Ever since John Garner was old enough to start opening credit cards, he’s been trying to conquer their points and rewards systems.
The Wharton School MBA candidate grew up in England, spent time in the U.S. and was constantly traveling. He said he used to collect points “the old fashioned way,” via travel, but since credit card companies began adding travel and other incentives, he made it a hobby to optimize these rewards.
After working as a stock trader in New York in his early 20s, in 2018, Garner decided to pursue this hobby as a profession. He’d been doing it for friends and family one-on-one, but also worked on creating an algorithm that could look at an individual’s credit cards and provide info about which ones to use in order to reach goals like travel or cash back.
That algorithm is now the centerpiece of an app called Card Curator that, once connected to your accounts, analyses your spending habits, takes into consideration goals you set, and can recommend new cards for you to sign up for or when to use existing cards.
“There are very few people who know how to use their credit cards correctly, and I tried to figure out why,” Garner told Technical.ly. “It boils down to it being time consuming, annoying and complicated to figure out.”
The credit card space is constantly changing, with new banks and programs being introduced, and it’s hard to keep up. Consumers often give up and the average user only gets about 1 to 2% back from their spending, Garner said.
With location services, the app can know if you might be inside a grocery store, and recommend which of the cards in your portfolio would be best for that purchase. It can also advise which credit cards to apply for and in which order, and the algorithm doesn’t have the conflict of interest that some sites or companies have, Garner said. Sites like Nerd Wallet, Credit Karma and The Points Guy work through affiliate links to financial institutions and get paid for each successful application of a credit card or other product by the banks, so they have incentives to recommend products and cards that pay the most.
Card Curator is written in Flutter and uses Node JS and JSON as its mid-end, while its back end is in Python. It uses a secure third-party API called MX, which will soon be rebranded to CC Secure Connect in an upcoming version of the app. MX only extracts a user’s spending history, and not personal identifiable information like account numbers, routing numbers or full credit card numbers, Garner said. MX sends the data to Card Curator with two-way encryption and the user’s data is then stored on its multi-layer encrypted AWS servers.

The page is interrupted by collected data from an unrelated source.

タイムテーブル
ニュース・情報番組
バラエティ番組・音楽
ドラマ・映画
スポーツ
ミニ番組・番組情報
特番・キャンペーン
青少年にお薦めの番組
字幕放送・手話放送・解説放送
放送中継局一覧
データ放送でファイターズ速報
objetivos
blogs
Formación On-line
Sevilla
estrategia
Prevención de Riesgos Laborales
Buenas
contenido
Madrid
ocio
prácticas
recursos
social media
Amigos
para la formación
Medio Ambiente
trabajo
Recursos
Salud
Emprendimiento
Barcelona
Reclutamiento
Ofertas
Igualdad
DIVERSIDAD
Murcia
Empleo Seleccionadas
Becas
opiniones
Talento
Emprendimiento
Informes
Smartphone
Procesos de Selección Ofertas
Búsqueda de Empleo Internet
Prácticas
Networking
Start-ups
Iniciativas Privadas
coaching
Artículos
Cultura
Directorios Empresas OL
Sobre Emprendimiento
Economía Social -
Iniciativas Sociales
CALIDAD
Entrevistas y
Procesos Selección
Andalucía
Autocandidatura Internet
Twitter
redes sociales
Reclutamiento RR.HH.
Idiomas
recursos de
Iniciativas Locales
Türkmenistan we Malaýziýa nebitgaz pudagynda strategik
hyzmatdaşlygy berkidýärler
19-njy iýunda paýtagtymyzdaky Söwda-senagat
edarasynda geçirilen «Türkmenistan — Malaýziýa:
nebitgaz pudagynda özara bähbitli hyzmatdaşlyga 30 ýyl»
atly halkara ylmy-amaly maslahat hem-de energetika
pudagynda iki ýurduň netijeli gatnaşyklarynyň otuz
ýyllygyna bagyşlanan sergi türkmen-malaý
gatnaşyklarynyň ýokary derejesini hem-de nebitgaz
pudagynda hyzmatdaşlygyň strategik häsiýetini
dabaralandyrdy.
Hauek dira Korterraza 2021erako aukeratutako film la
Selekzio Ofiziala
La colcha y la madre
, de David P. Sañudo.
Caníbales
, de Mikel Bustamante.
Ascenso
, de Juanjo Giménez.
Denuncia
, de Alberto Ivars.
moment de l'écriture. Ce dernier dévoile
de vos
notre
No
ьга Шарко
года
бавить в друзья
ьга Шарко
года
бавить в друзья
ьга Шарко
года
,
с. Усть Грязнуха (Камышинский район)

While Wharton’s spring semester was mostly online earlier this year, the Rittenhouse resident said he’s looking forward to the fall programming and to get better ingrained in the startup community in Philadelphia. He said the company — which is currently made up of himself, his father, a tech lead and a board of advisors — will also aim to raise a seed round this fall, likely in the $3 million to $5 million range.
In August, the company will be releasing its public beta 2.0, which has a premium version of services focusing on helping users meet travel goals. Every user who signs up now will be grandfathered into those premium services.

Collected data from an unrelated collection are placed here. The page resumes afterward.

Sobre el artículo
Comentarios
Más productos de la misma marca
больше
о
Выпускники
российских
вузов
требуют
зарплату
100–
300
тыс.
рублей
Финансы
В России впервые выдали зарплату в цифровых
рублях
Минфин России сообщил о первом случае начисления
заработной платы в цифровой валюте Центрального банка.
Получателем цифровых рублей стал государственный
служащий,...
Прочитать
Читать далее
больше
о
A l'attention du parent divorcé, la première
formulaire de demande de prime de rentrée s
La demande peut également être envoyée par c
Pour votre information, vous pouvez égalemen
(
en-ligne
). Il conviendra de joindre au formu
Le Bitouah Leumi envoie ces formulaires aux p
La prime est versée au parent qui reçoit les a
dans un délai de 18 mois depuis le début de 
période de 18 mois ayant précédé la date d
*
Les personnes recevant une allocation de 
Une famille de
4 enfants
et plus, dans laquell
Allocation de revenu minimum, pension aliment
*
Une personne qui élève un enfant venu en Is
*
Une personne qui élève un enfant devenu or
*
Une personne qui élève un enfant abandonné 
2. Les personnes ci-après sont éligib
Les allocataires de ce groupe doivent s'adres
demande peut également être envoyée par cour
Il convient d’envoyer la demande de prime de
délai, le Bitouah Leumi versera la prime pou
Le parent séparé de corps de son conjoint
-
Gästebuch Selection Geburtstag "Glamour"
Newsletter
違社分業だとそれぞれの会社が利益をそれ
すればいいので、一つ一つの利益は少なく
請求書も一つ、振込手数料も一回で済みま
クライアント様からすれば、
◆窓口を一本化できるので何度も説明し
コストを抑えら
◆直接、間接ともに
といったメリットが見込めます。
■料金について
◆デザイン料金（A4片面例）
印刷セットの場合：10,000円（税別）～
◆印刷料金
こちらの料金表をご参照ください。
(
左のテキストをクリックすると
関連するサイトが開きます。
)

The app is available now on the Apple and Google Play app stores and has been seeing about 15% growth month over month, Garner said, as folks feel ready to travel and make some bigger money moves as the pandemic wanes. The premium version will double down on assisting in those purchasing decisions.
“If you have a dream destination, you can put in where you want to go, airlines you like, hotels, etc.,” Garner said. “Assuming you’re a regular person without millions of points just stored away, we’ll tell you which credit cards to get, how to use them and how to get there.”